State to High Court: No plan for full gas mask distribution before mid-2014

45% of the population may wait a long time until they actually have their masks in hand.

Gas masks Jerusalem 370 (photo credit: Reuters)
Gas masks Jerusalem 370
(photo credit: Reuters)
The state told the High Court of Justice on Monday that until mid-2014, it will not begin to complete a plan to provide gas masks to the population who are without, estimated as high as 45 percent.
In other words, the unequipped portion of the population will wait long past when the mid-2014 plan is finalized until they can actually have their masks in hand.
The petition was filed in the beginning of September by Labor MK Nachman Shai and the NGO Front for the Public Defense.
Justice Yoram Danziger blasted the state’s response, stating that its gradual approach to solving the problem might have “sounded reasonable if we were two and-a-half years after the 2009 decision,” referring to the government’s decision in 2009 to distribute gas masks to the entire populace by the middle of 2011.
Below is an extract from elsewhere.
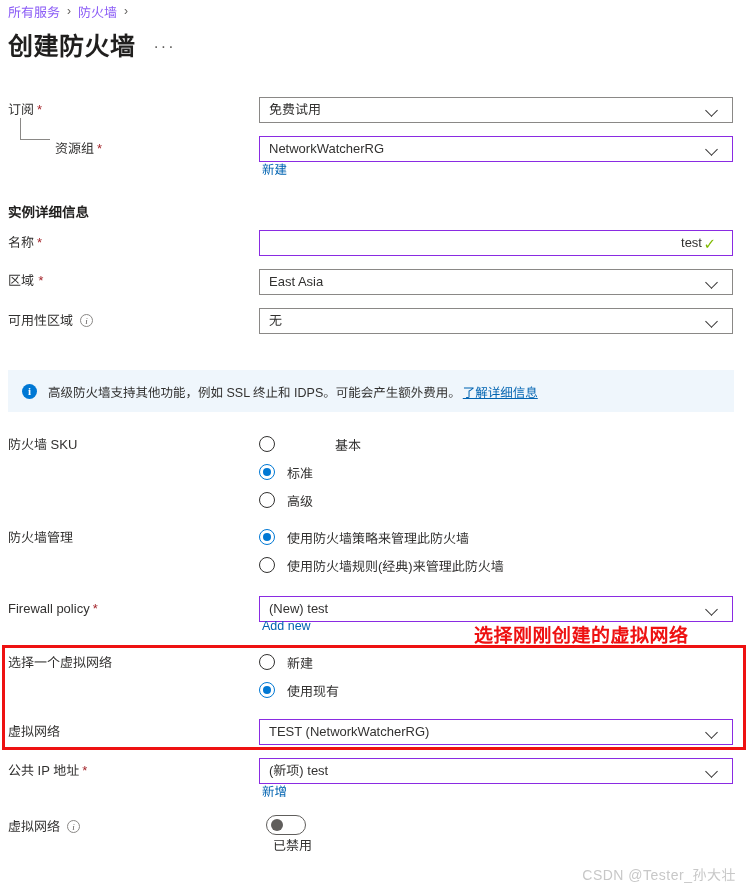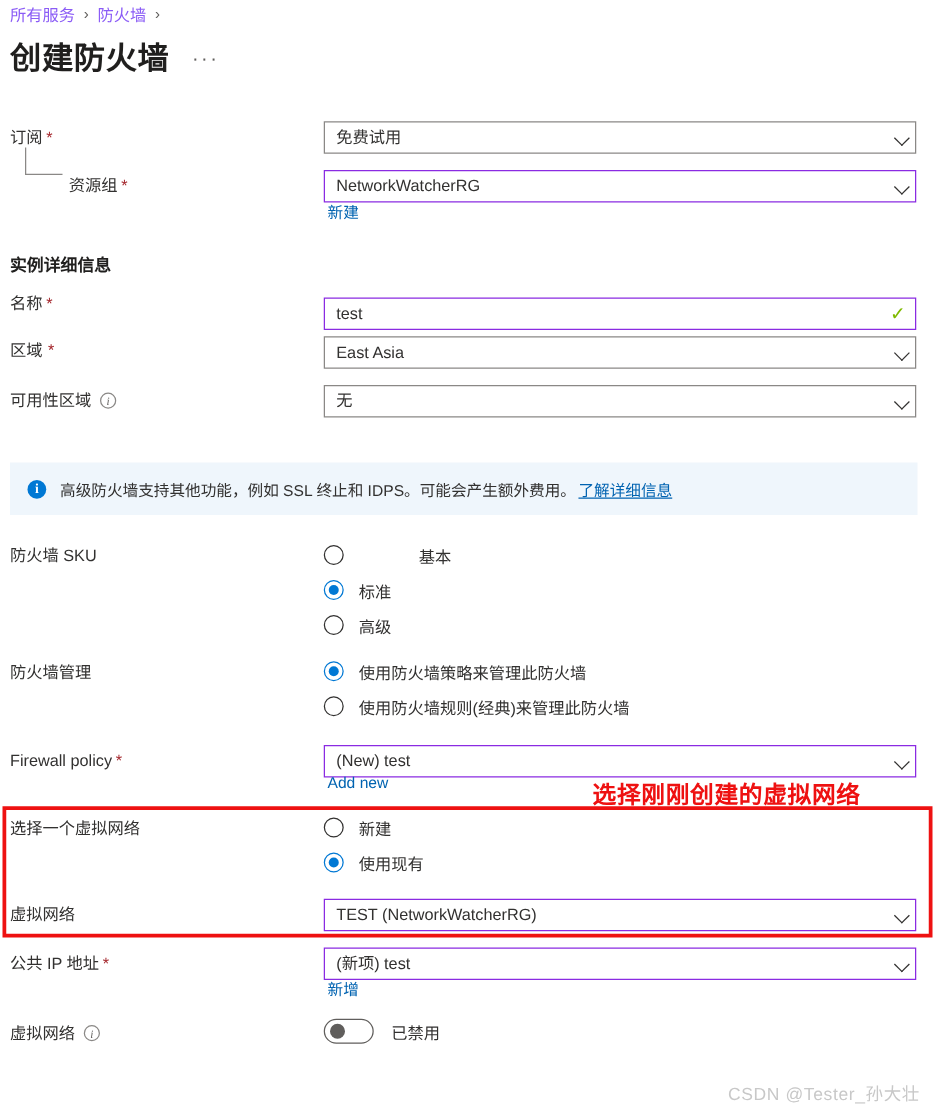"免费试用" .ctrl { padding: 0 4px 0 9px -> 0 14px 0 9px }
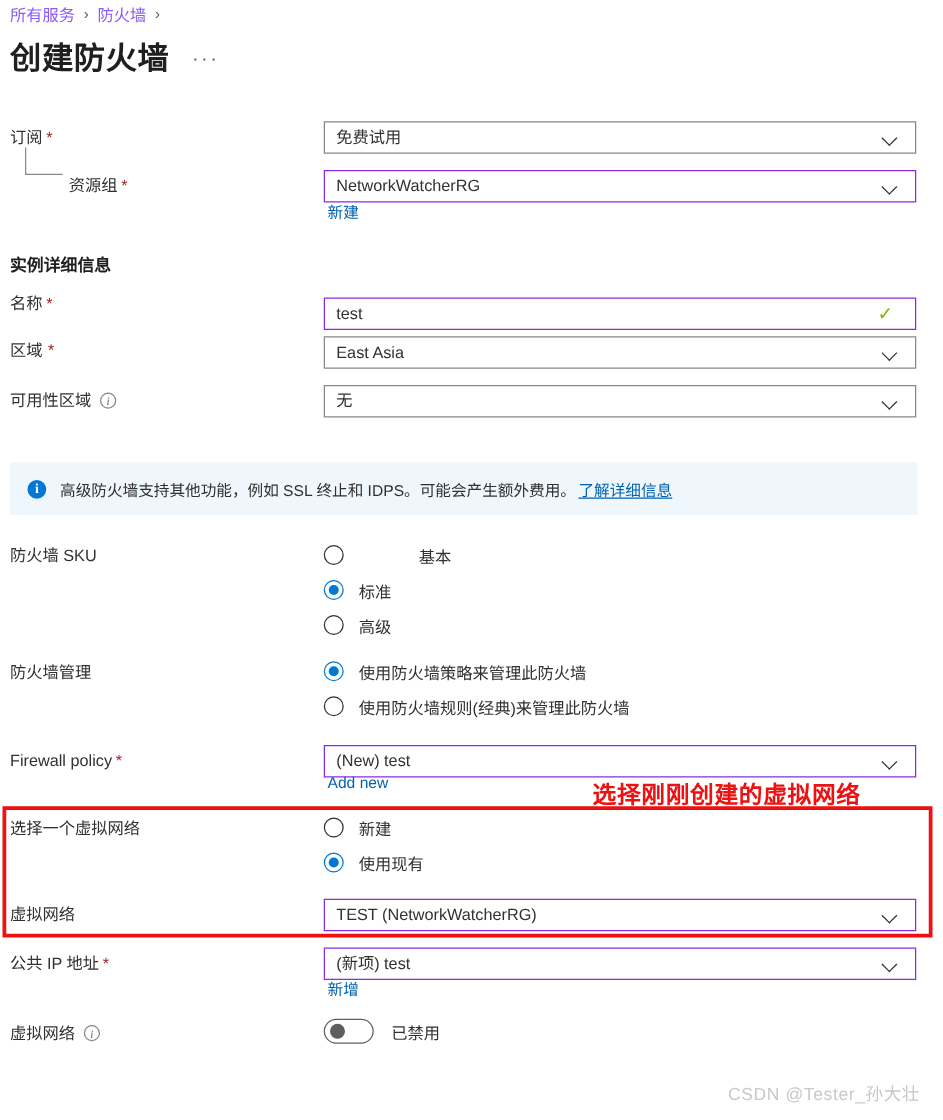"test" div.ctrl { text-align: none -> right; top: 10px -> 2px }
Next, the state was asked what its criteria is for deciding who is able to receive gas masks first and in what order.
When the state responded with the vague assurance that the gradual distribution process was open to everyone, Deputy Supreme Court President Miriam Naor quipped, “you have no criteria, other than whoever comes first, wins. Whoever comes to the post-office distribution area first will get.”
She added that giving to whoever shows up first “is not criteria, when there are not enough [masks].”
Naor continued, “In a situation of not enough, you need to set criteria. For professional authorities this is a slogan.”
She then questioned the state from different angles in an attempt to extract more information about the process for gas mask distribution.
Eventually, the state expressed frustration, noting that for years it had “offered to distribute gas masks,” but that a “very weird process” took place with “the state’s residents” in which “no one came” until after “some report in the media, suddenly they all assemble” at once to get the masks.
The state added that “if people had come to take the masks” before, then there would not have been “the long lines which were photographed by the media.”
The petition was filed in the shadow of Syria’s use of chemical weapons on a Damascus suburb that killed 1,429 Syrians and what Shai called “existential threats facing and confronting the state.”
Shai’s petition came shortly after State Comptroller Joseph Shapira upbraided the state for a litany of failures in its distribution of gas masks on everything from shortages, long lines, to leaving too many citizens undefended from a potential chemical weapons attack.